Your assignment:
From the entries below, please output exactly the lines starting at the one containing "middle tip: (185, 199)" and ending at the one containing "ring pip: (164, 160)", both included.

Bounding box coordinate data
--- --- ---

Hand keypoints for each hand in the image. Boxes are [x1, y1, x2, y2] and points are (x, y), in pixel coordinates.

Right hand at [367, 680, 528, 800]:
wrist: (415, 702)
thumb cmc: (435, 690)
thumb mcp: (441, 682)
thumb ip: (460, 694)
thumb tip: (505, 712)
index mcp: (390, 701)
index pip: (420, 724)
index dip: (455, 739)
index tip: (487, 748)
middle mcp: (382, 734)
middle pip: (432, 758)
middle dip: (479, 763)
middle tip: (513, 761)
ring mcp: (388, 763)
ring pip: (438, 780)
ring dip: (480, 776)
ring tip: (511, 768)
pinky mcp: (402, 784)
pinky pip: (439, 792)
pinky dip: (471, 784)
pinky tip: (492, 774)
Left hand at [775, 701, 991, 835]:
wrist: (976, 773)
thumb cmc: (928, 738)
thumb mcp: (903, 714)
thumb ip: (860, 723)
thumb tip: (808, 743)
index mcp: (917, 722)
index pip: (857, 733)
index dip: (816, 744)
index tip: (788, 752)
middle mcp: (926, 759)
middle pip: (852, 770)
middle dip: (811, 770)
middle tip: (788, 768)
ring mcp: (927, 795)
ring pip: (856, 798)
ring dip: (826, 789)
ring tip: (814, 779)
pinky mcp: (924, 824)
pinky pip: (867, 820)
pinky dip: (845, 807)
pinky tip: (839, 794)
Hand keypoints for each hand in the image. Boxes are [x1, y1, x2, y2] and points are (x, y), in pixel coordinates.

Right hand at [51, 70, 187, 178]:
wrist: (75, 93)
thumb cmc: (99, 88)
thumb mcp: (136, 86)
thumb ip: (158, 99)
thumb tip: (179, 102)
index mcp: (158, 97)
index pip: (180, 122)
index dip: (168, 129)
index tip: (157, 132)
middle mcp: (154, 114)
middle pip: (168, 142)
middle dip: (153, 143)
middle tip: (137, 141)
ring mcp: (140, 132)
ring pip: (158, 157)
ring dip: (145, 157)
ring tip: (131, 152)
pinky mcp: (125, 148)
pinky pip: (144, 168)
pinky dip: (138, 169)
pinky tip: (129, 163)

--- --- ---

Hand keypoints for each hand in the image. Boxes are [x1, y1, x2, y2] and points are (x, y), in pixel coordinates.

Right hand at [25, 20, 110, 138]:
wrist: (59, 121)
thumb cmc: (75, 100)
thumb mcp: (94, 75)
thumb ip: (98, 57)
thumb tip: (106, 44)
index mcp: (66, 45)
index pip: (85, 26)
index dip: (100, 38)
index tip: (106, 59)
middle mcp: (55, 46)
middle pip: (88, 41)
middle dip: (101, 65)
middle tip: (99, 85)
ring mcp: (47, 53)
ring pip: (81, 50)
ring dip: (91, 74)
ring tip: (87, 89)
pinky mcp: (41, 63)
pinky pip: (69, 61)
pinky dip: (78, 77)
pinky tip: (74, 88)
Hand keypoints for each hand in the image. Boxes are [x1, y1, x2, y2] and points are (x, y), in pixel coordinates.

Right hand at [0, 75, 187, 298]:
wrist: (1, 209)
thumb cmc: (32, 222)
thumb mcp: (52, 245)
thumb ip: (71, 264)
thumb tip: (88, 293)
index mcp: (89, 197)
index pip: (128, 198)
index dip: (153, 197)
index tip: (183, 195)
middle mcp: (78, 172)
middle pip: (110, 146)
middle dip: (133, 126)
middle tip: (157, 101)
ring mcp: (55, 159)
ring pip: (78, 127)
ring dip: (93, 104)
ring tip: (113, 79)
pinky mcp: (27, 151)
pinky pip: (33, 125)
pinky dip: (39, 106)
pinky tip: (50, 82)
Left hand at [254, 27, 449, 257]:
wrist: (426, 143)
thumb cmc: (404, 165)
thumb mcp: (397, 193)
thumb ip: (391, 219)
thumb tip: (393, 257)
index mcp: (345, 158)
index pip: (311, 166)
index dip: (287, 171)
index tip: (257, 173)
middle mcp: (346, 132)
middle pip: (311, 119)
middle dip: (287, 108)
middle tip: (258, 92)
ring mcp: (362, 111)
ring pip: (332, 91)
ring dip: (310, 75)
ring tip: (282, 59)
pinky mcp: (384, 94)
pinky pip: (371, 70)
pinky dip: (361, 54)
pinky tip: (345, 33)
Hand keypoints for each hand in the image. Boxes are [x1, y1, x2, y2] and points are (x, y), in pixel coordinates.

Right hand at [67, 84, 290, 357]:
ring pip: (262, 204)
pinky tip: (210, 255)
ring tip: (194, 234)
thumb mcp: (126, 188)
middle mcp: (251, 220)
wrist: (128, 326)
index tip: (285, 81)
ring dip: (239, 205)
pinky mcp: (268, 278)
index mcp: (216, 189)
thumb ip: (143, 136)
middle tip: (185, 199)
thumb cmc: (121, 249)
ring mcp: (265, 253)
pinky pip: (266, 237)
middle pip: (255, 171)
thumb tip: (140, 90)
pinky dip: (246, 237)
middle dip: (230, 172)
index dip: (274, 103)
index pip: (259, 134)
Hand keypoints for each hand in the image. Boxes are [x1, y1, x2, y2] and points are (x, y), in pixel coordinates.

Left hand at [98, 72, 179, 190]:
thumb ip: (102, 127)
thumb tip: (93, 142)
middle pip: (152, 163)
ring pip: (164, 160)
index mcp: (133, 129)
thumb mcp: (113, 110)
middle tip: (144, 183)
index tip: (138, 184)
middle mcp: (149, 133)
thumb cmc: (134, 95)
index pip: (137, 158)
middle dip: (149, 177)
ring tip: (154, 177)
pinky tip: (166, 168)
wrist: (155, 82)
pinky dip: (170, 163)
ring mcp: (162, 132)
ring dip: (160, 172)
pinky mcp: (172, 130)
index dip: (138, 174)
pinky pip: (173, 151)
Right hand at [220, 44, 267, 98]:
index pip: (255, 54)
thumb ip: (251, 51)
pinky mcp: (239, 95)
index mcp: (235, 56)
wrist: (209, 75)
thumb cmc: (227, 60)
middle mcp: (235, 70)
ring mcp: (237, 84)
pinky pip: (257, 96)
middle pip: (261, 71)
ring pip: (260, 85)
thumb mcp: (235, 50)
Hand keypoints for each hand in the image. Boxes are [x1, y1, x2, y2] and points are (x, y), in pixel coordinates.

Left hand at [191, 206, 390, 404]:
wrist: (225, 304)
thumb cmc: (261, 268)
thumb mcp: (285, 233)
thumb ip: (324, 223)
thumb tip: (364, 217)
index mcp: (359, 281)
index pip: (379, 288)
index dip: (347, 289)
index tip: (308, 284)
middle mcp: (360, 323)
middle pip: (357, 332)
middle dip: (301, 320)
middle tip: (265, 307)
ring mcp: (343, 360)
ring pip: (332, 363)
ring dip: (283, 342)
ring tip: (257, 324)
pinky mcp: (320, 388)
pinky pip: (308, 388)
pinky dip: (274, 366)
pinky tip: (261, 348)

--- --- ---

Written answer:
middle tip: (185, 199)
thumb cmc: (121, 249)
ring mcp: (265, 253)
pinky pip: (266, 237)
middle pip: (255, 171)
thumb tip: (140, 90)
pinky dip: (246, 237)
middle dip: (230, 172)
index dip: (274, 103)
index pip: (259, 134)
Hand keypoints for each hand in the image. Boxes are [x1, y1, x2, y2] and points are (x, y), in pixel coordinates.

Left hand at [98, 72, 179, 190]:
thumb ip: (102, 127)
thumb tip: (93, 142)
middle pip: (152, 163)
ring pip: (164, 160)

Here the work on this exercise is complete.